* Aim of the exercise *
Exclude all pictures, then restate the entries below word for word.

Pose estimation data
--------------------------------
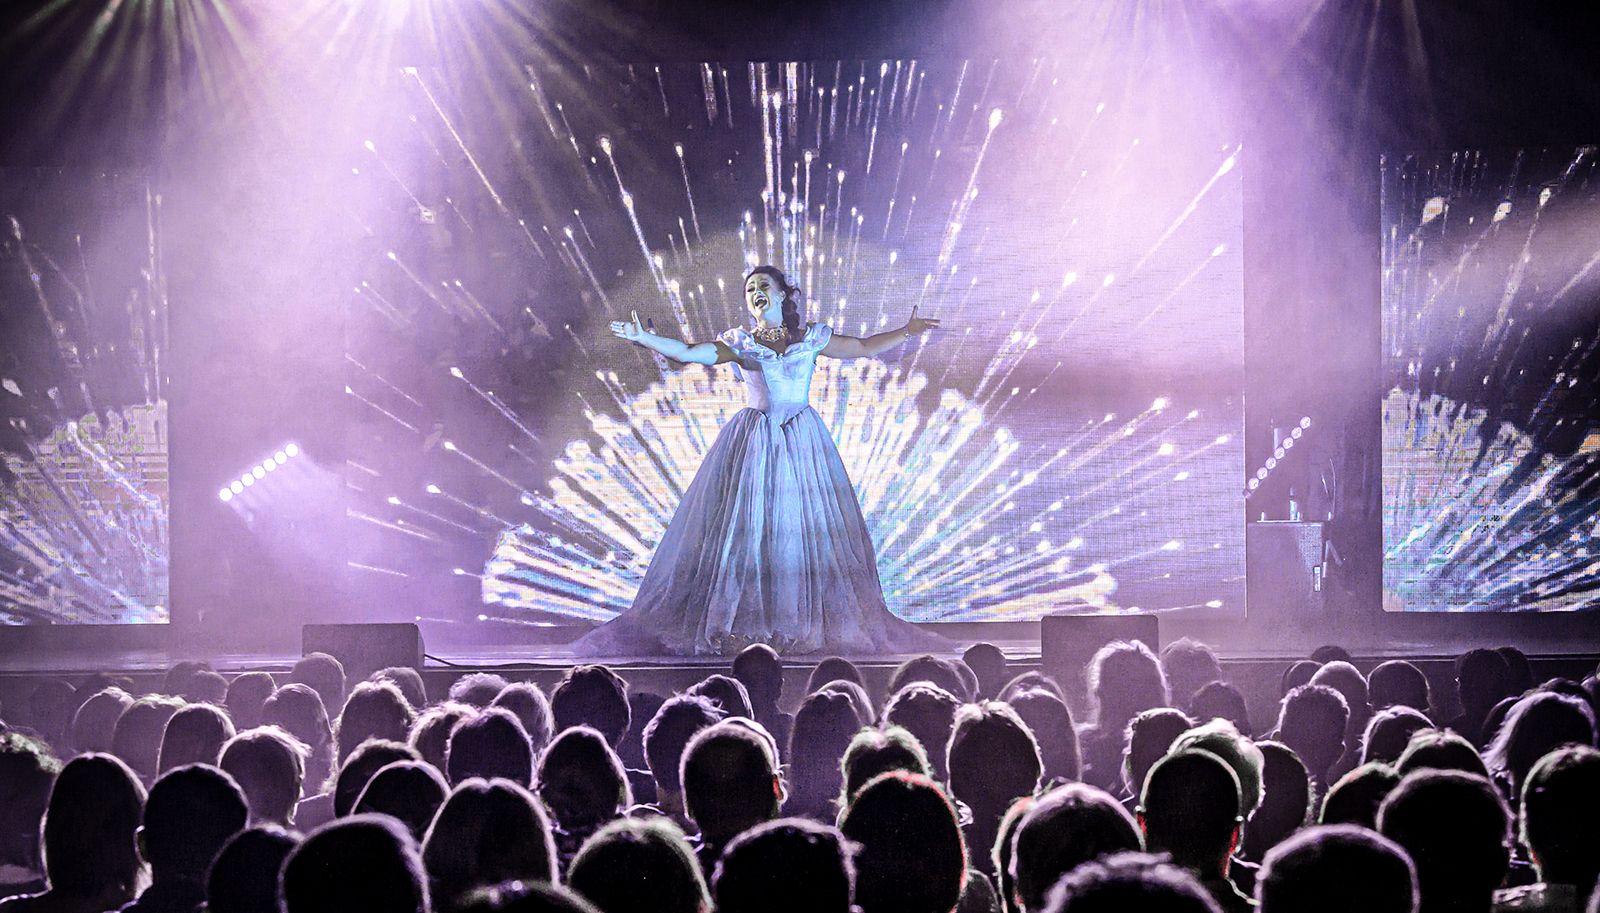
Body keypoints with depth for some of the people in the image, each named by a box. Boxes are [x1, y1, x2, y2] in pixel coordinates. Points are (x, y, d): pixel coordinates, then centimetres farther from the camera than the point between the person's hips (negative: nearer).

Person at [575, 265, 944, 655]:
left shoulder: (811, 338, 8)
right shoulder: (739, 344, 5)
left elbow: (864, 347, 13)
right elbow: (686, 352, -3)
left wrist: (906, 332, 4)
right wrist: (643, 338, -14)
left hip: (803, 442, 1)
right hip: (754, 443, -1)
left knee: (806, 530, -1)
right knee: (745, 528, -5)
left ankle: (804, 624, 6)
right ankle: (738, 624, 0)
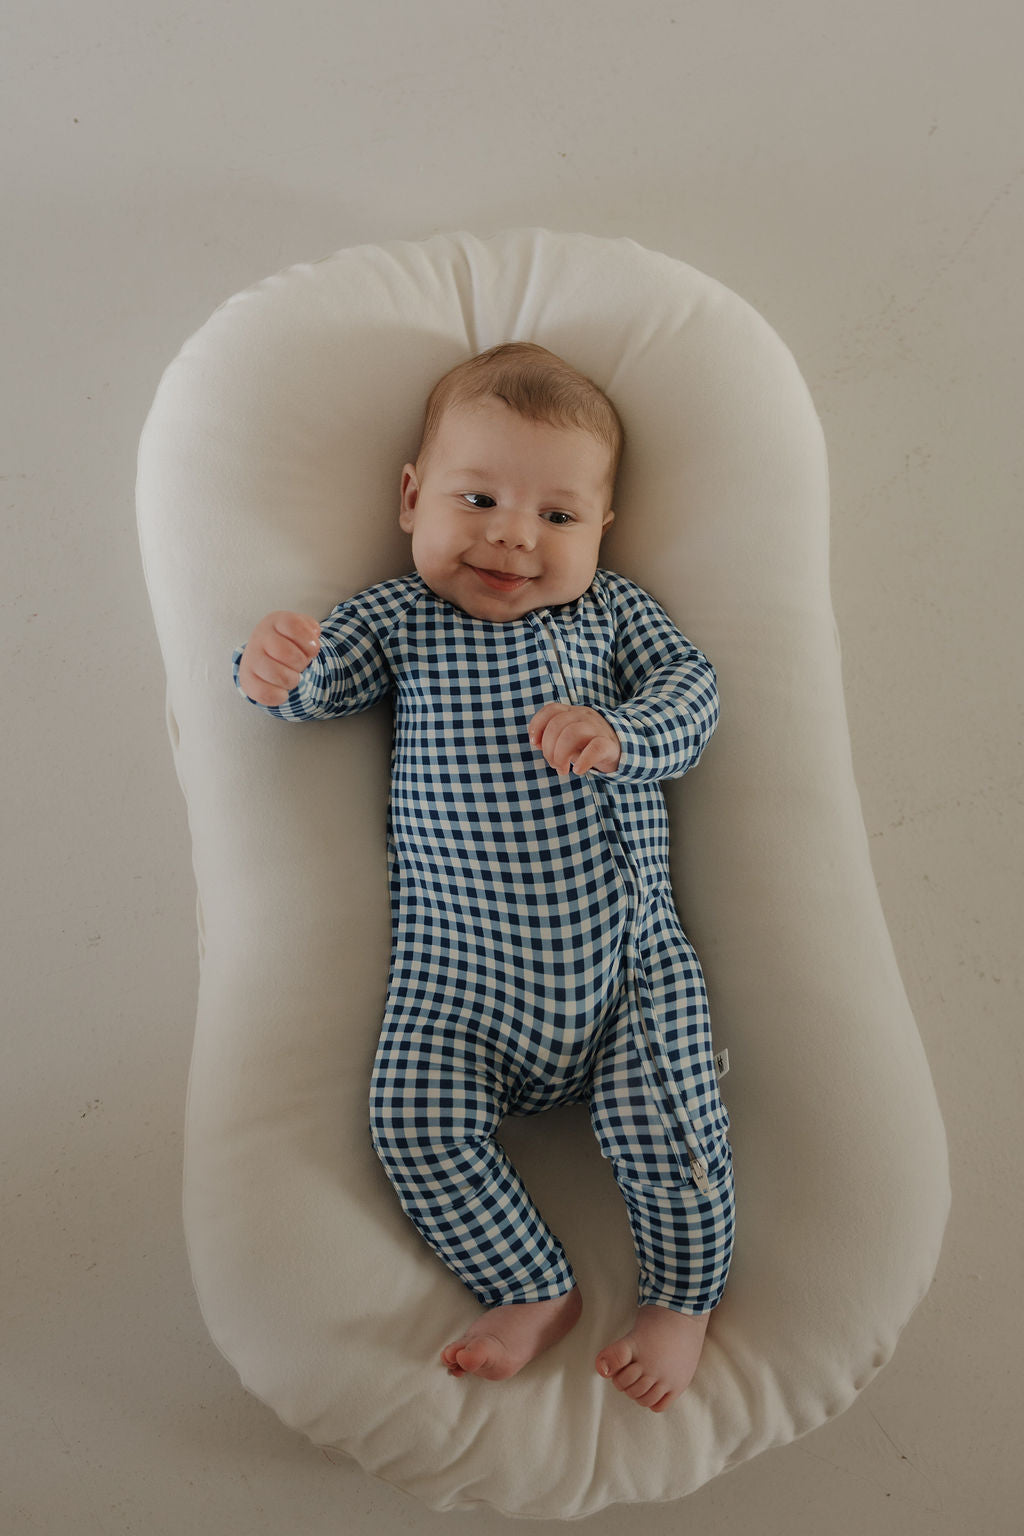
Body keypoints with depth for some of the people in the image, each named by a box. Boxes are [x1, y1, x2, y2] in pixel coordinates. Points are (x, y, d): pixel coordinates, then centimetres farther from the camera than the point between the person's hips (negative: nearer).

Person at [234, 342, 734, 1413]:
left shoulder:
--------------------------------
* Exercise output *
Body keypoints with depth for some of the people in the image, each named by a box. Boxes are [x1, y1, x2, y2] in pixel coordinates. Points are (x, y, d): pixel coordinates, then centimetres farther from the camera than the point between the person's hips (negative: nearer).

Person at [575, 265, 944, 655]:
left shoulder: (811, 338, 8)
right shoulder: (739, 344, 5)
left elbow: (864, 347, 13)
right elbow: (686, 352, -3)
left wrist: (906, 332, 4)
right wrist: (643, 338, -14)
left hip: (803, 442, 1)
right hip: (754, 443, -1)
left knee: (806, 530, -1)
right knee: (745, 528, -5)
left ankle: (804, 624, 6)
right ankle: (738, 624, 0)
Body keypoints with depth for some of the people in the image, each named by a box. Boxes are [x1, y1, x2, y2] in pixel coordinates. Points are (x, y, d): pixel coordinates, then centimetres farther from the camera than the point between the person's hips (negative: nearer).

Person at [234, 342, 734, 1413]:
left shoulder:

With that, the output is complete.